Barbara Krafftówna nie jedzie na ślub wnuka
Dla Barbary Krafftówny (89) Michał to najbliższa rodzina. Jedyny wnuk aktorki żeni się, jednak pani Barbara, jak i druga sławna babcia chłopaka, pisarka i dziennikarka Hanna Krall (82), nie będą uczestniczyć w uroczystości.
- Za chwilę będzie ślub, w marcu. Niestety w Kanadzie. Dlatego niestety, bo nie pojedziemy z drugą babcią, Hanką Krall. Za daleko - mówi "Życiu na Gorąco" aktorka.
Michał dostał imię po swoim dziadku, mężu Barbary Krafftówny, również aktorze, Michale Gaździe. Pobrali się w 1953 roku. Doczekali jedynego syna Piotra.
Szczęście rodzinne po 16 latach przerwał tragiczny wypadek. Pan Michał, kierując autem, doznał zawału serca.

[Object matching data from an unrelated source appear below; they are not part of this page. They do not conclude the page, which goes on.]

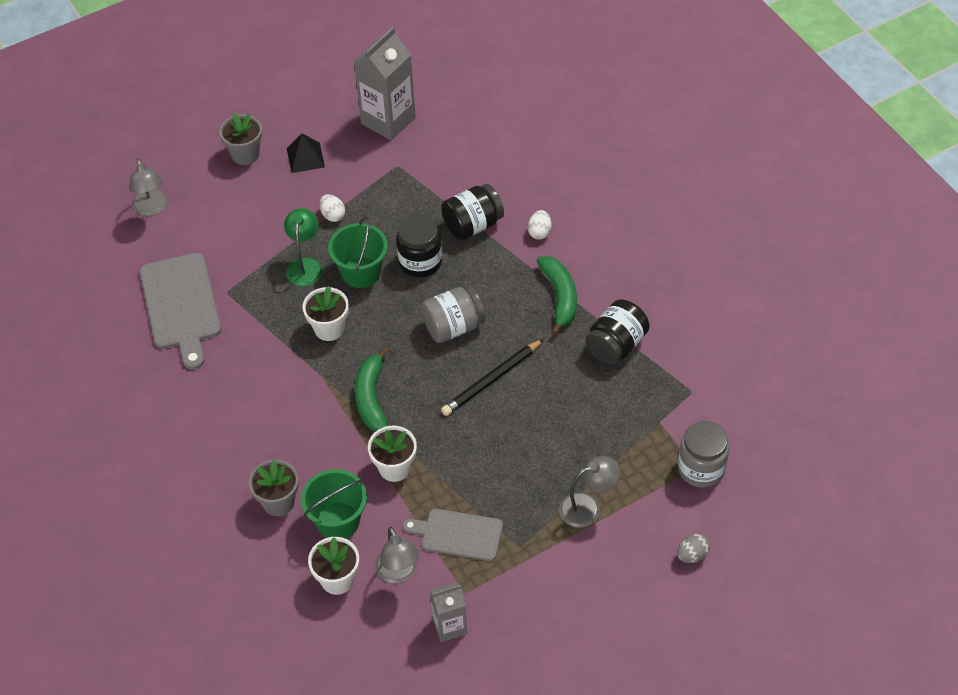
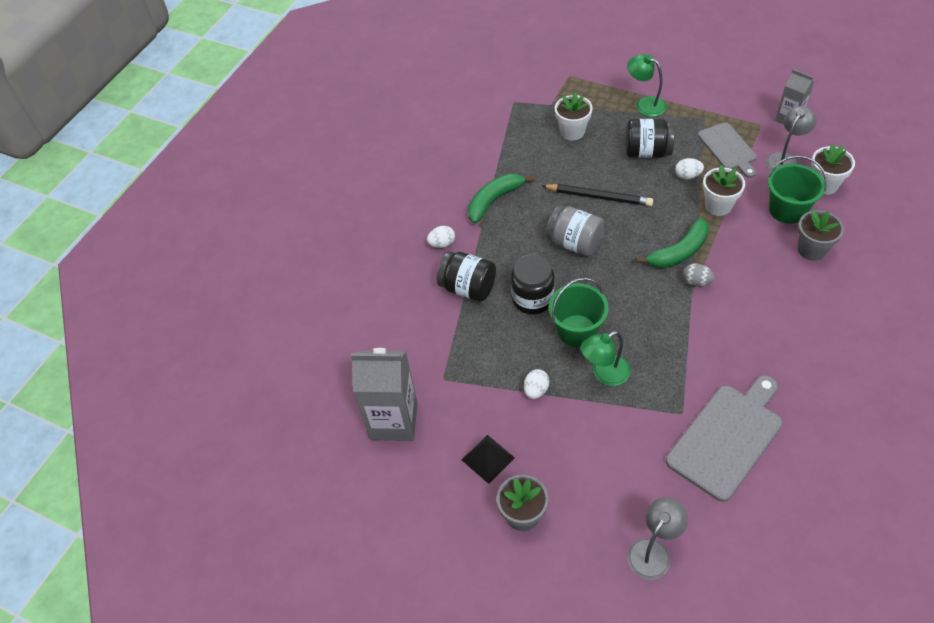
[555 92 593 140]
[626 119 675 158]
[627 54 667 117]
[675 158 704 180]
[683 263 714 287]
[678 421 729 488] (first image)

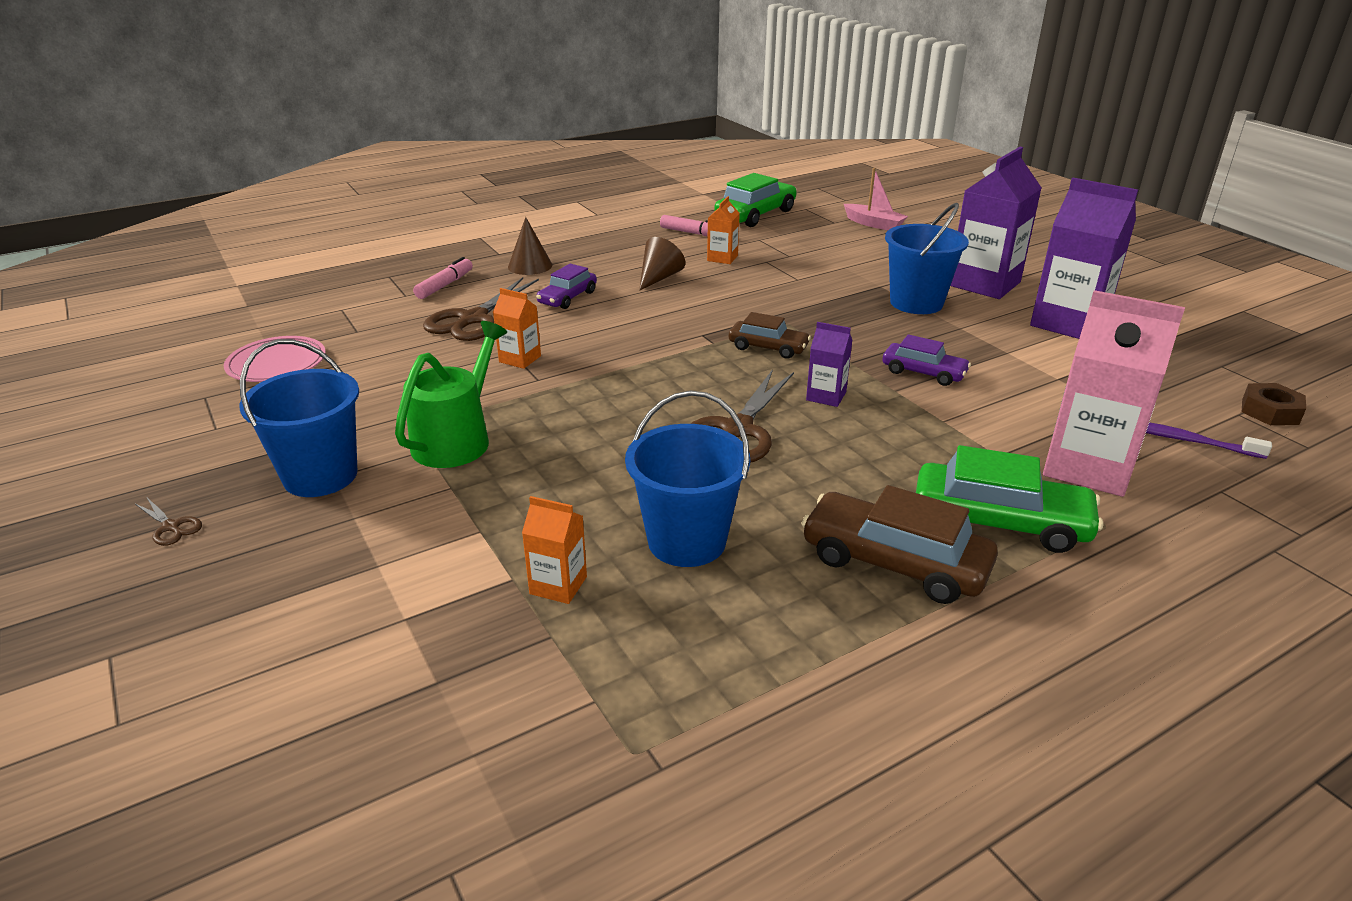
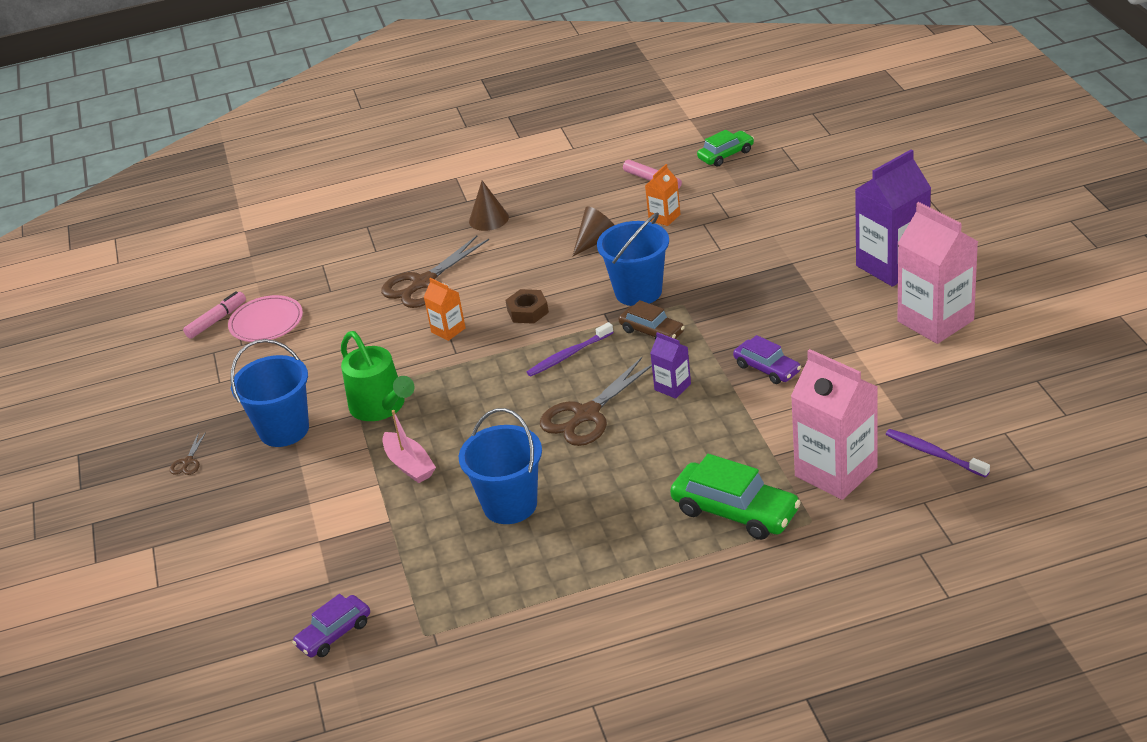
[170 432 206 475]
[183 291 246 339]
[292 594 370 657]
[341 331 415 421]
[382 410 436 483]
[506 289 549 324]
[527 322 614 377]
[597 212 669 306]
[697 130 754 167]
[898 202 978 344]
[522 496 587 604] (first image)
[801 485 998 604] (first image)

Aktorka bardzo przeżyła śmierć męża, została sama z Piotrem.
Kiedy syn dorósł i założył rodzinę, osiadł w Kanadzie. Niestety, w 2009 roku zdarzyła się kolejna tragedia. Ukochany syn aktorki zmarł. Wnuk ma dziś 32 lata, skończył kryminalistykę i nauki polityczne. Mówi po polsku, bo jako dziecko spędzał wakacje nad Wisłą. Przynajmniej raz w roku stara się odwiedzać sławne babcie. I zapewne w następną podróż Michał zabierze żonę.